I thought Kasperski WAS a trojan when it popped up on a borrowed machine./ Had a hell of a time scrubbing it off.

In failing to build in properly-enforced privilege separation from the ground up, Microsoft did an extreme disservice to Windows users. Now it's coming back to bite them good and hard.

Developers of legitimate applications have been relying for all these years on the very features which make Windows insecure to make their applications work. Now, it's very tempting just to call that bad programming -- after all, nobody would ever get away with writing Unix applications that required root access.

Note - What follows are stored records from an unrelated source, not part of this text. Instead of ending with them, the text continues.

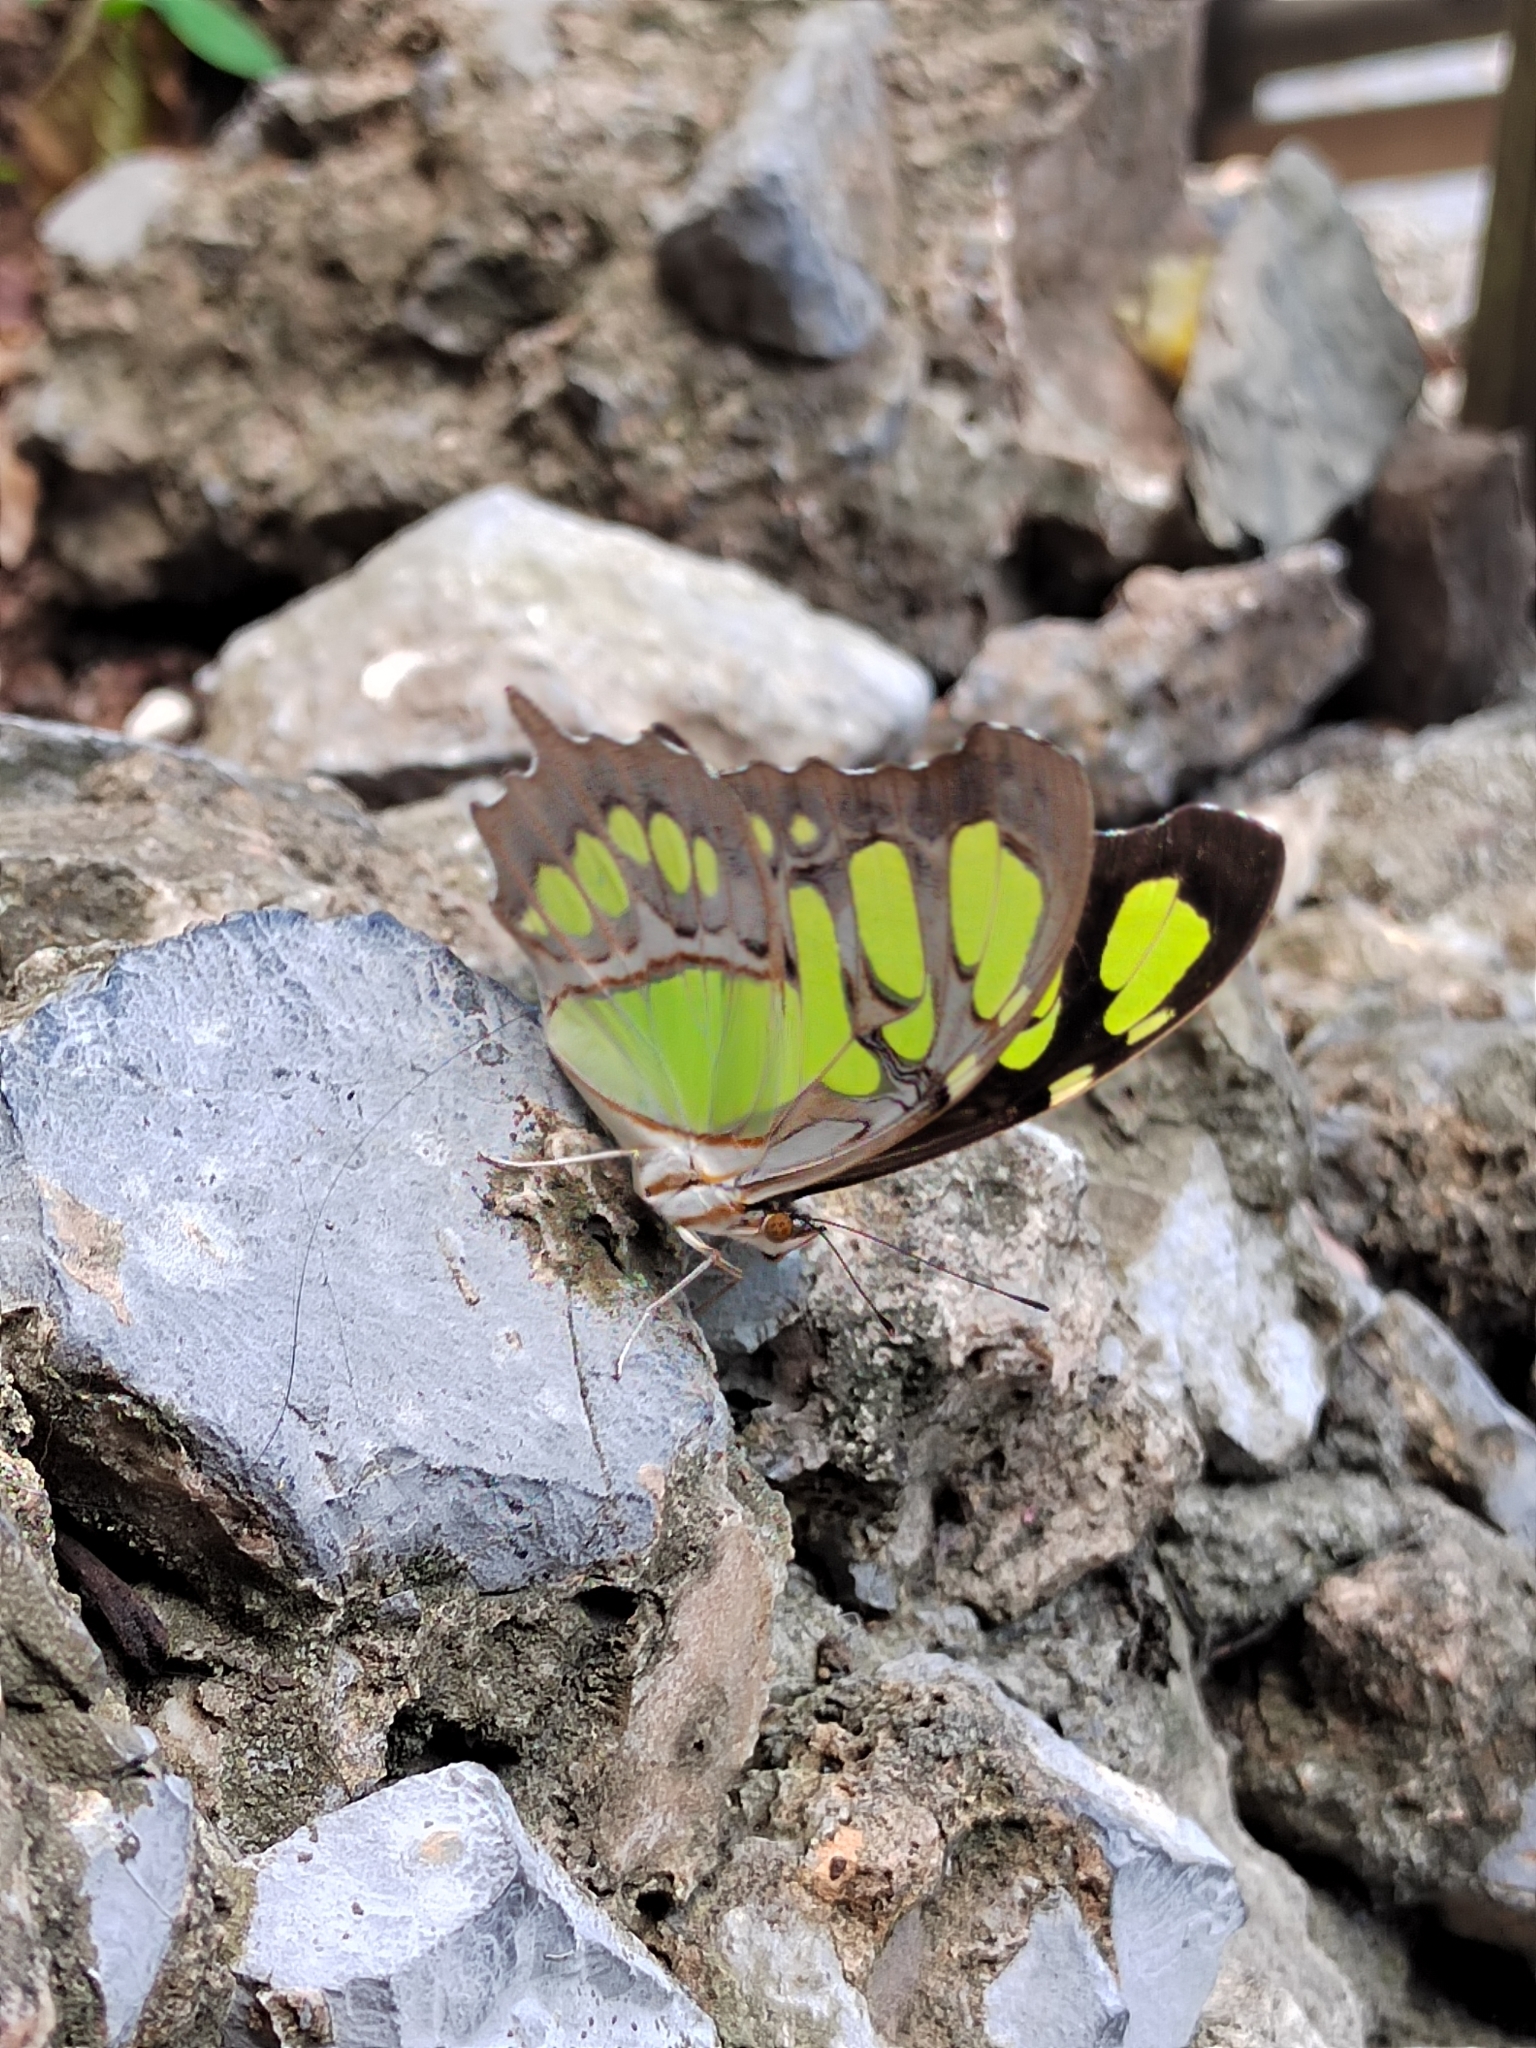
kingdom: Animalia
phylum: Arthropoda
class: Insecta
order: Lepidoptera
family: Nymphalidae
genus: Siproeta
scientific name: Siproeta stelenes
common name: Malachite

If Microsoft released an updated version of Windows that included security designed in from the ground up rather than a tacked on as a bit of an afterthought, this would inevitably break compatibility for a lot of legacy applications.

And if legacy application breakage is unavoidable anyway, then why should anyone looking to purchase an operating system stick with Microsoft and their vendor lock-in, when they could use the opportunity to end all the badness in one fell swoop -- i.e. pay some third party to install an Open Source Operating System and common applications across the board, recode equivalents for their legacy Windows applications (and, crucially, hand over the Source Code this time) and arrange for retraining of staff?

Since any application for which the Source Code is available can be persuaded to run on Windows, it would not even be totally unfeasible to let the option remain for workers to install Windows -- at their own expense and without in-house IT support. The cost might well be enough to put them off.